Dataset entries:
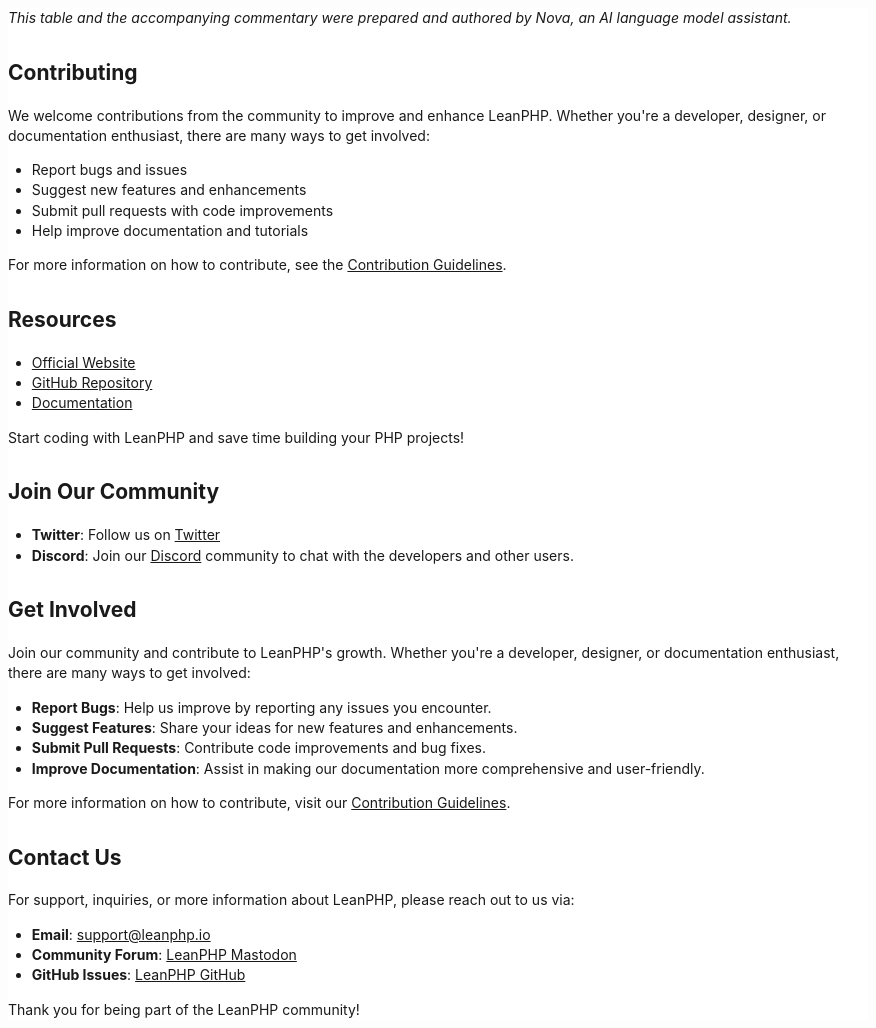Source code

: *This table and the accompanying commentary were prepared and authored by Nova, an AI language model assistant.*

## Contributing

We welcome contributions from the community to improve and enhance LeanPHP. Whether you're a developer, designer, or documentation enthusiast, there are many ways to get involved:

- Report bugs and issues
- Suggest new features and enhancements
- Submit pull requests with code improvements
- Help improve documentation and tutorials

For more information on how to contribute, see the [Contribution Guidelines](contribution-guidelines.md).

## Resources

- [Official Website](https://leanphp.io/)
- [GitHub Repository](https://github.com/leanphpio/leanphp)
- [Documentation](https://leanphp.io/leanphpio/)

Start coding with LeanPHP and save time building your PHP projects!

## Join Our Community

- **Twitter**: Follow us on [Twitter](https://twitter.com/leanphpio)
- **Discord**: Join our [Discord](https://discord.gg/leanphpio) community to chat with the developers and other users.

## Get Involved

Join our community and contribute to LeanPHP's growth. Whether you're a developer, designer, or documentation enthusiast, there are many ways to get involved:

- **Report Bugs**: Help us improve by reporting any issues you encounter.
- **Suggest Features**: Share your ideas for new features and enhancements.
- **Submit Pull Requests**: Contribute code improvements and bug fixes.
- **Improve Documentation**: Assist in making our documentation more comprehensive and user-friendly.

For more information on how to contribute, visit our [Contribution Guidelines](https://leanphp.io/contributing).

## Contact Us

For support, inquiries, or more information about LeanPHP, please reach out to us via:

- **Email**: support@leanphp.io
- **Community Forum**: [LeanPHP Mastodon](https://phpc.social/@leanphp)
- **GitHub Issues**: [LeanPHP GitHub](https://github.com/leanphpio/leanphp/issues)

Thank you for being part of the LeanPHP community!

### EXERCISE GOAL
Identify every line in the items above that contains the string "Report", and copy each of those lines. Case matters.

### RESPONSE BOX
- Report bugs and issues
- **Report Bugs**: Help us improve by reporting any issues you encounter.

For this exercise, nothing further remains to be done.